-- DATASET follows --

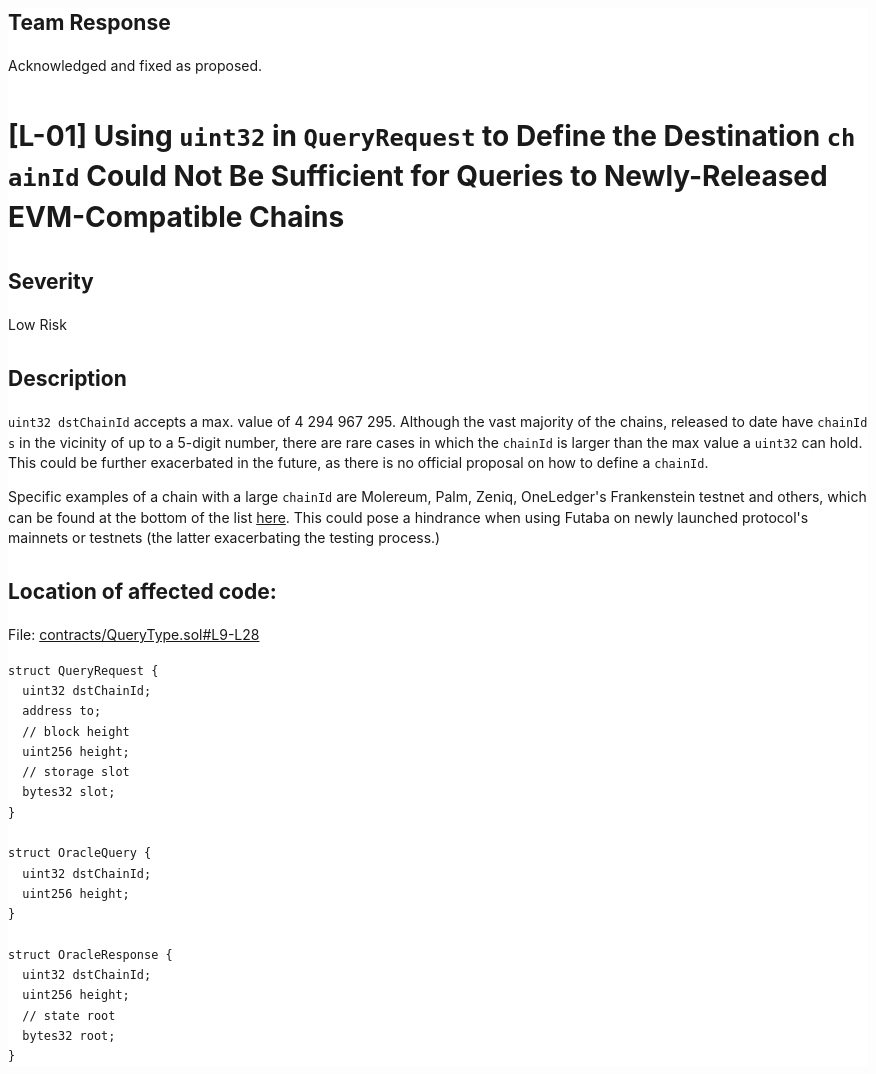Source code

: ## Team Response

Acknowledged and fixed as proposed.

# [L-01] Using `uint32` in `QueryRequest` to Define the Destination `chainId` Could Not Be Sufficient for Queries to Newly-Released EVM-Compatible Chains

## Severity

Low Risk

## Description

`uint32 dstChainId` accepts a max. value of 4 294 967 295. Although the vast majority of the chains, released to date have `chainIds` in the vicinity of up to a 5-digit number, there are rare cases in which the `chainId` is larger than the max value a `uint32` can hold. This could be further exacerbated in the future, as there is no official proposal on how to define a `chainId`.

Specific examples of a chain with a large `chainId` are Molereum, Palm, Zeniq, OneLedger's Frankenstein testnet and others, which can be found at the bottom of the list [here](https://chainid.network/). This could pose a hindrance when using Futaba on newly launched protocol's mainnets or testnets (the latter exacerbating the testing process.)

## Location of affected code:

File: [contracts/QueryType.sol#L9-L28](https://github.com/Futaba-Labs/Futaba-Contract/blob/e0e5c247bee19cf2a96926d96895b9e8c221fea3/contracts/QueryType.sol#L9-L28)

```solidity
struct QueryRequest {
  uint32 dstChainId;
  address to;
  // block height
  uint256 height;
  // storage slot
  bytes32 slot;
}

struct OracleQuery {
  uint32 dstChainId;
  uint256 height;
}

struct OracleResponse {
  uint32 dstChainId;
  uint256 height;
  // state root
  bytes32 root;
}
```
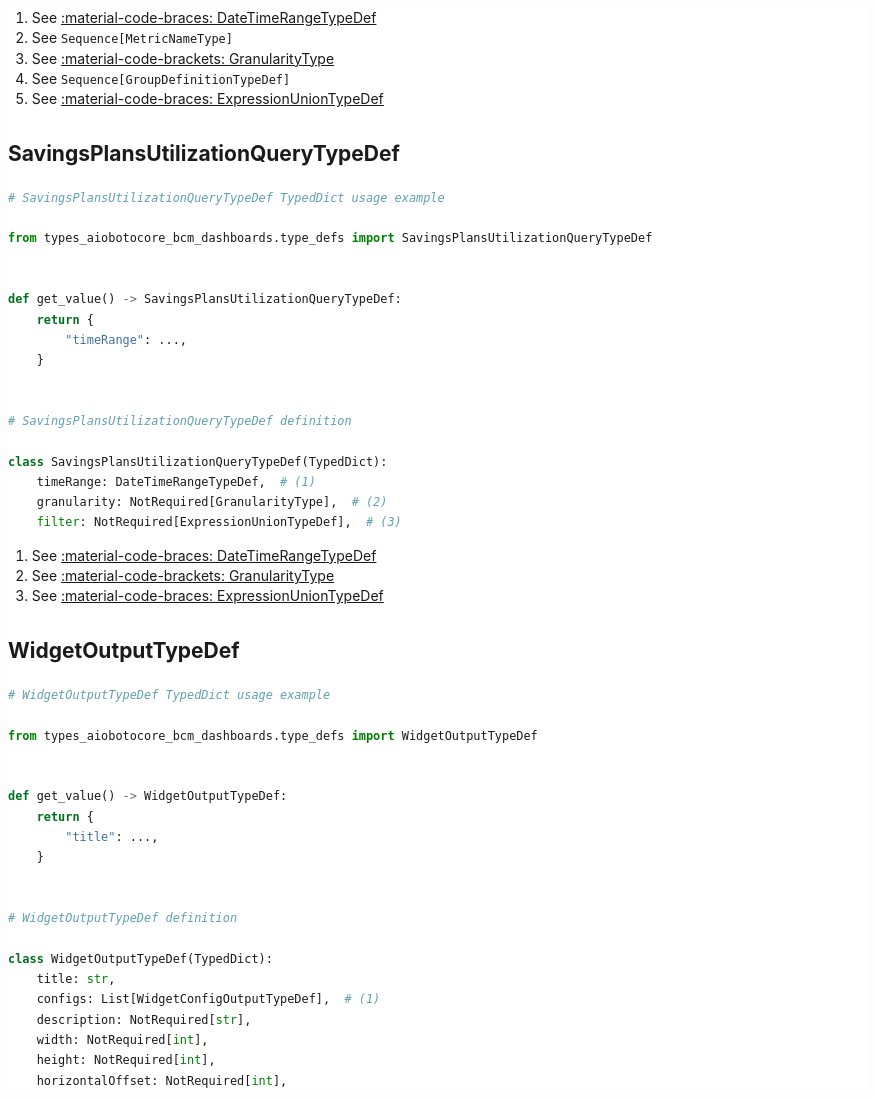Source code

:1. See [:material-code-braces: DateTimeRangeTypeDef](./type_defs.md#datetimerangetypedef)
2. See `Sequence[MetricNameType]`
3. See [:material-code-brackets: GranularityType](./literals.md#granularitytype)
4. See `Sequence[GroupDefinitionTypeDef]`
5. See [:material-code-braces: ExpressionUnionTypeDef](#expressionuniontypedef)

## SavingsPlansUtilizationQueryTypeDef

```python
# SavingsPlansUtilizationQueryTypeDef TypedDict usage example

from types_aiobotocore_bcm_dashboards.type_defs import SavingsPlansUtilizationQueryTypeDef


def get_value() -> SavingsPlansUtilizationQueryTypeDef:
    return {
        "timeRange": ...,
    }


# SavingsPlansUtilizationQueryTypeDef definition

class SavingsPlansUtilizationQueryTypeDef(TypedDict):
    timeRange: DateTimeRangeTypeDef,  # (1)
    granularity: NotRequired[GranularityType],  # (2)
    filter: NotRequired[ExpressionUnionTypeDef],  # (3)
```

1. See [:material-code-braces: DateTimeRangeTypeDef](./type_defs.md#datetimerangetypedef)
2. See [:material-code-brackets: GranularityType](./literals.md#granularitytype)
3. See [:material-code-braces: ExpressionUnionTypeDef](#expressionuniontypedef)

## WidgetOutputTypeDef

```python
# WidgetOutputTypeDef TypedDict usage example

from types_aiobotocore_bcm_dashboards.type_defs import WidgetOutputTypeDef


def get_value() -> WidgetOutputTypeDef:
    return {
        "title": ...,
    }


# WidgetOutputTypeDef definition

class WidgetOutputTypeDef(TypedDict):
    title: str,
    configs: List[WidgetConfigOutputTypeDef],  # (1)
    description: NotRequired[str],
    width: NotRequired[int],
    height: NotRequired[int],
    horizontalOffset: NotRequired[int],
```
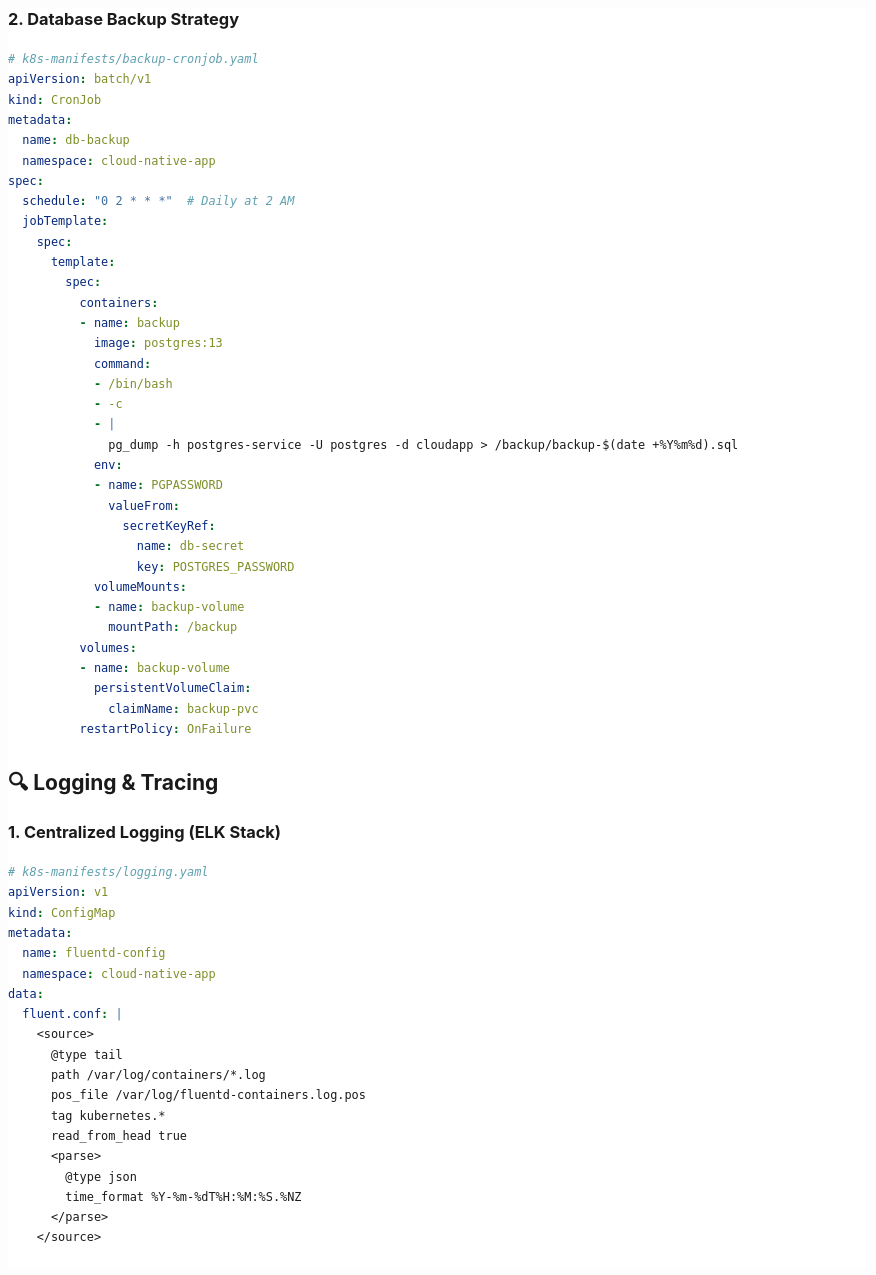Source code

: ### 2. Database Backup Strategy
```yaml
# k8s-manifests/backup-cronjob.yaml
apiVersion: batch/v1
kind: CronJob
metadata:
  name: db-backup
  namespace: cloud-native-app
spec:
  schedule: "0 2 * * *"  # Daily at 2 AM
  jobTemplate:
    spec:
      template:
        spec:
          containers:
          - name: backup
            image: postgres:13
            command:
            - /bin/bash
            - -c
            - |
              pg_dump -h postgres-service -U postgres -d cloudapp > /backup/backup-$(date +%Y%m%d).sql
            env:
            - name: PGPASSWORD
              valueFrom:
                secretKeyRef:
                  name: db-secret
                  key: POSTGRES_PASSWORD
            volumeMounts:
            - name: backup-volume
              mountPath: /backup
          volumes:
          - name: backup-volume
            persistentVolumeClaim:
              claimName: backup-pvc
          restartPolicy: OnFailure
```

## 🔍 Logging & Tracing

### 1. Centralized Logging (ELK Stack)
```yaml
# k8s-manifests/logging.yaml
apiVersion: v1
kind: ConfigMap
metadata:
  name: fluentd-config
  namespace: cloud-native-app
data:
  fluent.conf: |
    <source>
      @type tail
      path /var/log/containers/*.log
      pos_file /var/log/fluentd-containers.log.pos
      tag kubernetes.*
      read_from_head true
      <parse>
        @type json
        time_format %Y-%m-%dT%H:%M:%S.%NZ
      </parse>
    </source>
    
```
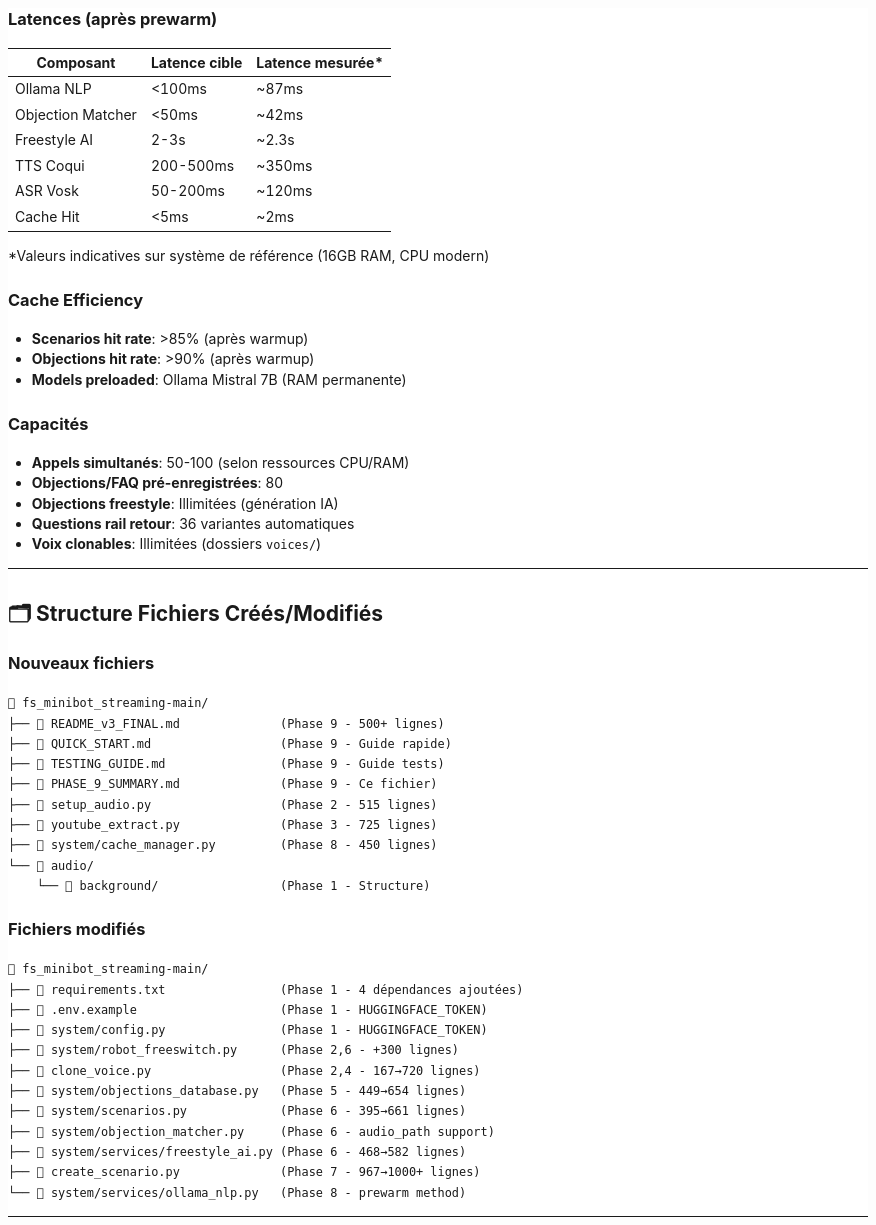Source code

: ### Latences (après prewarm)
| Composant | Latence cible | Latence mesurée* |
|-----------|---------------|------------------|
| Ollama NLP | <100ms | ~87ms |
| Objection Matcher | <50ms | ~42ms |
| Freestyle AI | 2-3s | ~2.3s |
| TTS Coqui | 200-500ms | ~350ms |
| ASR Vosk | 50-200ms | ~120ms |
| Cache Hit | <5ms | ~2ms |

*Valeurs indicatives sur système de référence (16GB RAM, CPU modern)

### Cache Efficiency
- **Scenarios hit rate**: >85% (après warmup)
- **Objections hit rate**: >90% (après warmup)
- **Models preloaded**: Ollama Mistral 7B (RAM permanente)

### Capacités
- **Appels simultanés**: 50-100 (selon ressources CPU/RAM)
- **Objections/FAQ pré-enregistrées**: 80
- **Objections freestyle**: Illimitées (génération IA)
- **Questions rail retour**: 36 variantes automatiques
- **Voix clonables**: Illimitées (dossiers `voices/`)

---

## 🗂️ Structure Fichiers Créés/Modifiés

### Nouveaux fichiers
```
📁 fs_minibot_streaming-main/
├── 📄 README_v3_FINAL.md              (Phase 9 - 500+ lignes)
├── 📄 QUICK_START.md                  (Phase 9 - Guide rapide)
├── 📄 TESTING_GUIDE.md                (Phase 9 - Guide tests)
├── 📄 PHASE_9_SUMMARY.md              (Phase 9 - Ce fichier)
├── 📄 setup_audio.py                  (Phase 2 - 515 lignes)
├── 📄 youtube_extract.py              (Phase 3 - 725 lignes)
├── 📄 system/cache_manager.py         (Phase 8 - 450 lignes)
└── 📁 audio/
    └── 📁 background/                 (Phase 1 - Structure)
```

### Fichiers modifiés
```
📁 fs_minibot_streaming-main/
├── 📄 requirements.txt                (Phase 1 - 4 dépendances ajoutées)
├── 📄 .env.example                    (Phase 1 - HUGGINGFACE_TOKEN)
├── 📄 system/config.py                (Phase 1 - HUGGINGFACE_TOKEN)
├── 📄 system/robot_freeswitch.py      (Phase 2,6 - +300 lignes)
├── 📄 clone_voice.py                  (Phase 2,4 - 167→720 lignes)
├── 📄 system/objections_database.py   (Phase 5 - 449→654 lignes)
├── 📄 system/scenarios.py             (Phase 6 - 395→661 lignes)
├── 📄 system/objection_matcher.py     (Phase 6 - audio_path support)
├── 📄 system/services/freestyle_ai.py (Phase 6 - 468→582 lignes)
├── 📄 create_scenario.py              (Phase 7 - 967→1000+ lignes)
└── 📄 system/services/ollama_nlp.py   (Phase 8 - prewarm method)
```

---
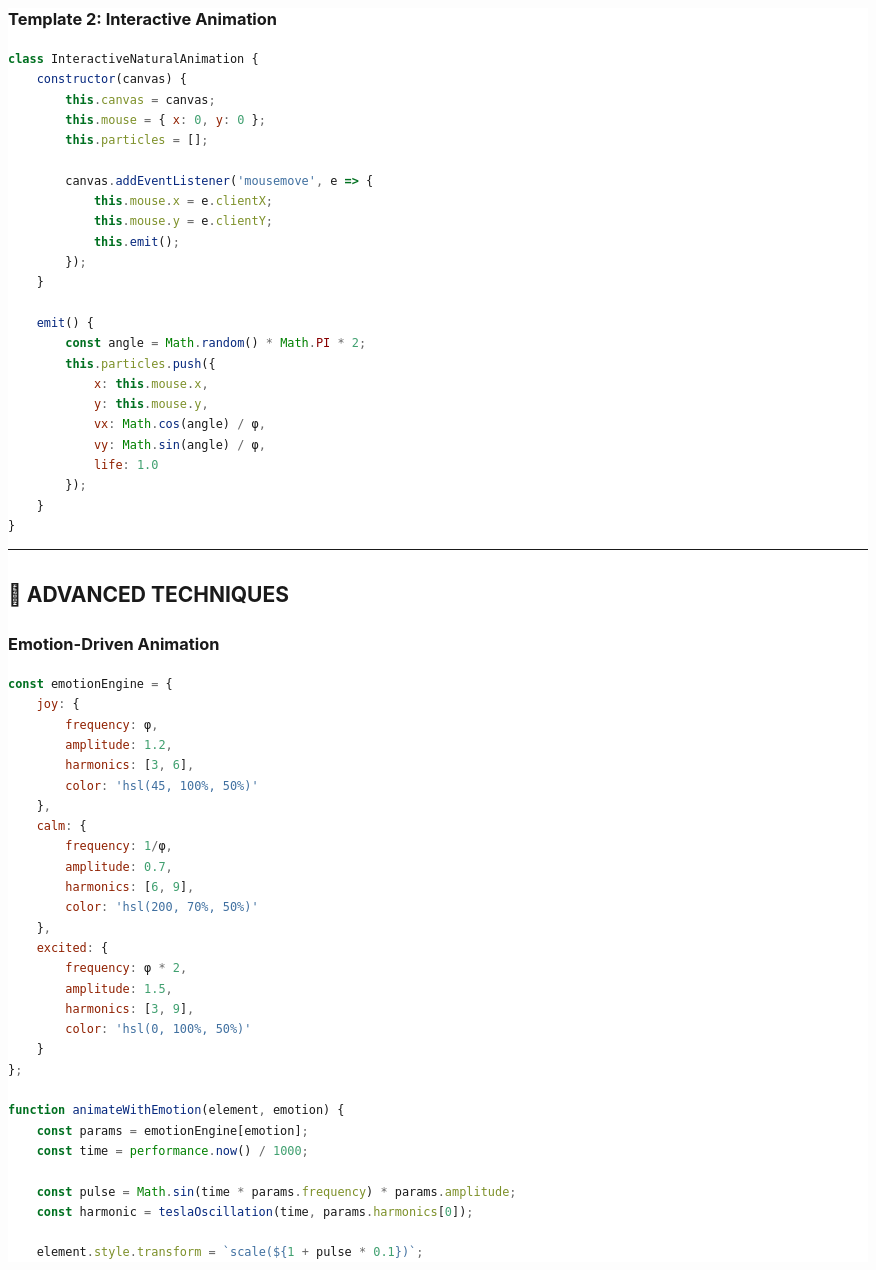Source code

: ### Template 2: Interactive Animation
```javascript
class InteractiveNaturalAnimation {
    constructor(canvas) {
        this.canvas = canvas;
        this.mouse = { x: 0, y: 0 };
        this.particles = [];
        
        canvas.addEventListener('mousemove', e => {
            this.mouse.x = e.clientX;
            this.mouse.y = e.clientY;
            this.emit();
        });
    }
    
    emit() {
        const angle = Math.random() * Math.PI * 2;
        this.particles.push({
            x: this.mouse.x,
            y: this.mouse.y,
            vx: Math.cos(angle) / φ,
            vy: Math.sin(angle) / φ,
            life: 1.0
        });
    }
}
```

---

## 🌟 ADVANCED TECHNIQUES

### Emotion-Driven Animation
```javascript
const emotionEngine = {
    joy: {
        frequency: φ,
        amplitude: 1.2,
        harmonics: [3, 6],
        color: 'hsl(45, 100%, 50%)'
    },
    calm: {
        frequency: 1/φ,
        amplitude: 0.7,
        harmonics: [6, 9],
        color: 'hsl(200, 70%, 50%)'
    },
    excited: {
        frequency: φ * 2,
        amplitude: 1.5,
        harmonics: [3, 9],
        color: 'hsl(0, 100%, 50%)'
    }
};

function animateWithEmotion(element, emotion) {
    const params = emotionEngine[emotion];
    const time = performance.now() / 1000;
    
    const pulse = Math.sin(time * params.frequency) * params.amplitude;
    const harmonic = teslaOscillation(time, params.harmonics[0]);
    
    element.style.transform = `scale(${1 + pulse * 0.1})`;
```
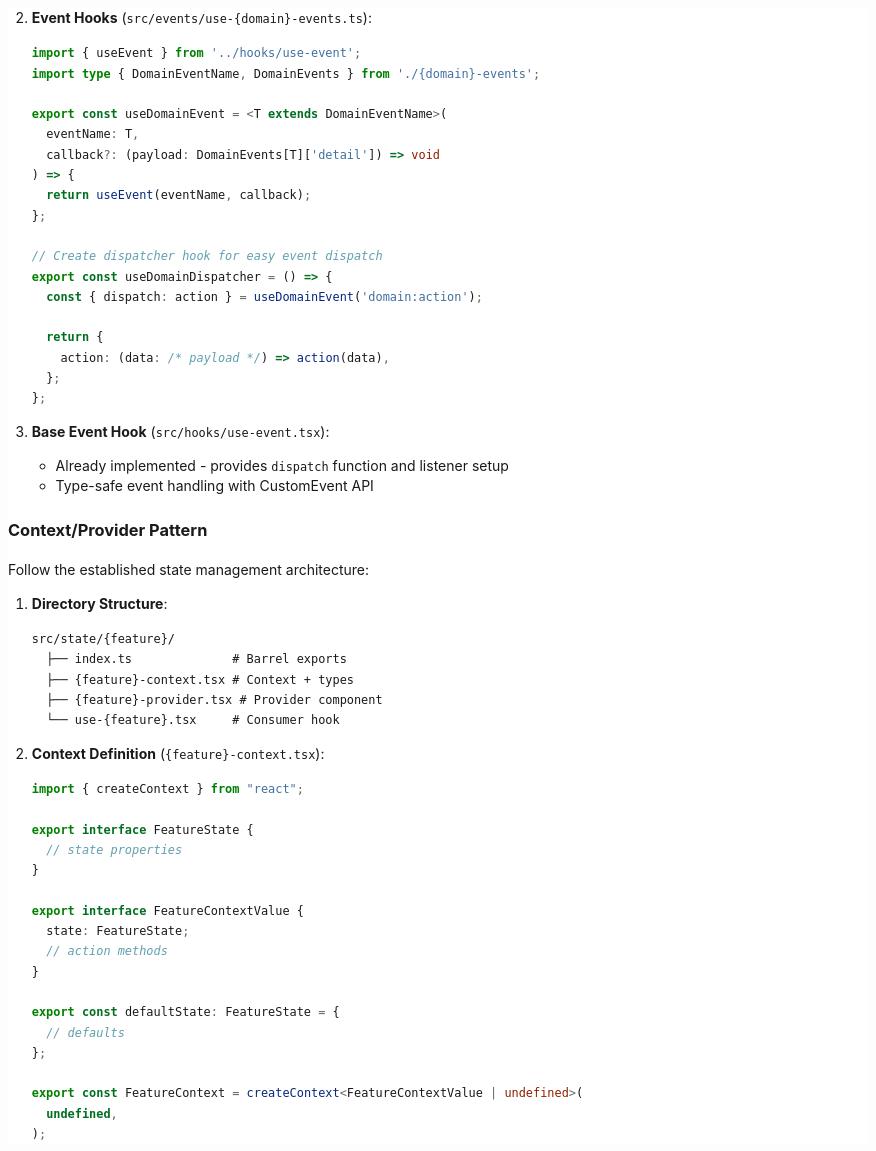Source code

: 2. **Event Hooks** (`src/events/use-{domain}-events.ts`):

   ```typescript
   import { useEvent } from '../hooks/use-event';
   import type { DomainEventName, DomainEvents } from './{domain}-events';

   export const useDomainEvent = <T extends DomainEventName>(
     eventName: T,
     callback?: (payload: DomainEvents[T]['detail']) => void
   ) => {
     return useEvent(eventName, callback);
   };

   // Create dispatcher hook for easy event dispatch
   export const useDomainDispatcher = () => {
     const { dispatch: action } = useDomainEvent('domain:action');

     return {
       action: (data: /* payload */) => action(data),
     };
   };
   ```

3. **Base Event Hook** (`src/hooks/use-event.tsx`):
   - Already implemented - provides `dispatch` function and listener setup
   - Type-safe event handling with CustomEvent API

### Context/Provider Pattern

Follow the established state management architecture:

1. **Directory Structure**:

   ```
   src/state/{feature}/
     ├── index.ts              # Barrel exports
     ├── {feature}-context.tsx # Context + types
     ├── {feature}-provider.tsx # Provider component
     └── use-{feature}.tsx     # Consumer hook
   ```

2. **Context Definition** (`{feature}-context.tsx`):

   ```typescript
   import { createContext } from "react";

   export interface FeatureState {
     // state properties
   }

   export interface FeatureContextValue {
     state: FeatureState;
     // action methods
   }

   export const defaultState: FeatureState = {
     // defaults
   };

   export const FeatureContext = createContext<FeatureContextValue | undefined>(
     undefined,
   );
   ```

-- DATASET concluded --

**REQUIREMENT**. The reply should consist only of the line containing "Follow the established" and all lines after it in the listing above, reproduced exactly.

**SOLVED PROBLEM**.
Follow the established state management architecture:

1. **Directory Structure**:

   ```
   src/state/{feature}/
     ├── index.ts              # Barrel exports
     ├── {feature}-context.tsx # Context + types
     ├── {feature}-provider.tsx # Provider component
     └── use-{feature}.tsx     # Consumer hook
   ```

2. **Context Definition** (`{feature}-context.tsx`):

   ```typescript
   import { createContext } from "react";

   export interface FeatureState {
     // state properties
   }

   export interface FeatureContextValue {
     state: FeatureState;
     // action methods
   }

   export const defaultState: FeatureState = {
     // defaults
   };

   export const FeatureContext = createContext<FeatureContextValue | undefined>(
     undefined,
   );
   ```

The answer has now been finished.